The first of the senses that writer/director Julia Loktev hits us with over the opening black screen is sound. We heara rhythmic pounding/creaking/breathing that's hard to place (sex scene? construction work?). When the fade-up happens, you'd never guess what image is waiting for you. It's something both utterly mundane and alien and strange. This is only the first of the surprises that await you as you journey across the Georgian wilderness with Nica (Hani Furstenberg) and Alex (Gael García Bernal) in The Loneliest Planet.
Hani Furstenberg could eat Gael García Bernal right up in "The Loneliest Planet"
Nica and Alex are madly in love both with each other and their mutual wanderlust. They're seeking an authentic travel experience beyond touristy paths before they marry. English is their common tongue (though neither of their native languages) and the film makes the very smart decision of subtitling nothing, as they attempt to communicate with the locales and teach each other a bit of their native tongues. They sign up with a local guide Dato (Bidzina Gujabidze), the only other major character in the film, and they're off.
The Loneliest Planet ostensibly belongs to the arthouse school of contemplative "slow" films but there's actually quite a lot happening, as we observe Nica and Alex making love, absorbing nature alone or together and alternately building bonds with their guide and ignoring him. The space between each character is more geographically interesting than the landscape surrounding them. (Whether there's enough happening to justify its 113 minute running time is a separate question.)

--------------------

■ **Requirement a**
In the records below, retype the lines starting with the one containing "collection date: 1933-08/1933-09" and ending with the one containing "genus: Euphorbia", both included.

■ **Saved data entries**
--------------------

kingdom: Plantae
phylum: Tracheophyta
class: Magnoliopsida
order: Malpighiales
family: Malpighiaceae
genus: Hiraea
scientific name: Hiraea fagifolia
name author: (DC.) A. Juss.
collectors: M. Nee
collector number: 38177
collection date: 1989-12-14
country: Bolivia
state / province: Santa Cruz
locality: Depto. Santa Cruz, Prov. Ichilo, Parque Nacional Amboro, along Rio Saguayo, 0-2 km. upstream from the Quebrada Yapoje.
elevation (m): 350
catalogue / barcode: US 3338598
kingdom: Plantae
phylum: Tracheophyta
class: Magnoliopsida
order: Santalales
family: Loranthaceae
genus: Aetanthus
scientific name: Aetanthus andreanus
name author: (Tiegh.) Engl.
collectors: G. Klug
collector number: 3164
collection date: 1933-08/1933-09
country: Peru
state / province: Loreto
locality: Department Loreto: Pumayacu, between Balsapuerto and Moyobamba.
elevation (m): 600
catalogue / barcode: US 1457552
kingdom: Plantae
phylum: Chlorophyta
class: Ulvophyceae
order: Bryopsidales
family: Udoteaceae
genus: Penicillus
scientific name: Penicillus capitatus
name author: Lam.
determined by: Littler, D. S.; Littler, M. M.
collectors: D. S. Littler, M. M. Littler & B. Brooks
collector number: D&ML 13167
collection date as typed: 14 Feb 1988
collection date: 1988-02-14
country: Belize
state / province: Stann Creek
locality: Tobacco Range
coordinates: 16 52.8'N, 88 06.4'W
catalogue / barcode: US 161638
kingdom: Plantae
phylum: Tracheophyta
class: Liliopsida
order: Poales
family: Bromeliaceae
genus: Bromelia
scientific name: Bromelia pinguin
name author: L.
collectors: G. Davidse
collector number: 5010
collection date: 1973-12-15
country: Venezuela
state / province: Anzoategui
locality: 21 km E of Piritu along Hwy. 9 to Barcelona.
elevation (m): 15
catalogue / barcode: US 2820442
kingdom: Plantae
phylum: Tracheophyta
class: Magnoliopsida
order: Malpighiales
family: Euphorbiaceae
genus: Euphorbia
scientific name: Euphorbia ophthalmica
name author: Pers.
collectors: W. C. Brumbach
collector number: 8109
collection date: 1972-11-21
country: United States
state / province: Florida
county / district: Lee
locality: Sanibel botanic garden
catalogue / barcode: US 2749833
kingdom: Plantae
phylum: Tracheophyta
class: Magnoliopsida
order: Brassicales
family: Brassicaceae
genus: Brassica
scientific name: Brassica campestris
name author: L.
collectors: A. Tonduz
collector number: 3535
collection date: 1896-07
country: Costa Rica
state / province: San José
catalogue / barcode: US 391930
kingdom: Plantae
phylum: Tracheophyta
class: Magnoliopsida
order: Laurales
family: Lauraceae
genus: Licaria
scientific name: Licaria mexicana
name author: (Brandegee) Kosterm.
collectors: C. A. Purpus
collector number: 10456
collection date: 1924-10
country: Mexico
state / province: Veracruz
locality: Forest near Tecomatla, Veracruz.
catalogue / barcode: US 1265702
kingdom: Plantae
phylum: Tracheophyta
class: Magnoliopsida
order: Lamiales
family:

--------------------

■ **Requirement b**
Can you reproduce, word for word, the passage in the review of The Loneliest Planet above that starts with "Hani Furstenberg could" and ends with "and they're off."?

■ **Written solution a**
collection date: 1933-08/1933-09
country: Peru
state / province: Loreto
locality: Department Loreto: Pumayacu, between Balsapuerto and Moyobamba.
elevation (m): 600
catalogue / barcode: US 1457552
kingdom: Plantae
phylum: Chlorophyta
class: Ulvophyceae
order: Bryopsidales
family: Udoteaceae
genus: Penicillus
scientific name: Penicillus capitatus
name author: Lam.
determined by: Littler, D. S.; Littler, M. M.
collectors: D. S. Littler, M. M. Littler & B. Brooks
collector number: D&ML 13167
collection date as typed: 14 Feb 1988
collection date: 1988-02-14
country: Belize
state / province: Stann Creek
locality: Tobacco Range
coordinates: 16 52.8'N, 88 06.4'W
catalogue / barcode: US 161638
kingdom: Plantae
phylum: Tracheophyta
class: Liliopsida
order: Poales
family: Bromeliaceae
genus: Bromelia
scientific name: Bromelia pinguin
name author: L.
collectors: G. Davidse
collector number: 5010
collection date: 1973-12-15
country: Venezuela
state / province: Anzoategui
locality: 21 km E of Piritu along Hwy. 9 to Barcelona.
elevation (m): 15
catalogue / barcode: US 2820442
kingdom: Plantae
phylum: Tracheophyta
class: Magnoliopsida
order: Malpighiales
family: Euphorbiaceae
genus: Euphorbia

■ **Written solution b**
Hani Furstenberg could eat Gael García Bernal right up in "The Loneliest Planet"
Nica and Alex are madly in love both with each other and their mutual wanderlust. They're seeking an authentic travel experience beyond touristy paths before they marry. English is their common tongue (though neither of their native languages) and the film makes the very smart decision of subtitling nothing, as they attempt to communicate with the locales and teach each other a bit of their native tongues. They sign up with a local guide Dato (Bidzina Gujabidze), the only other major character in the film, and they're off.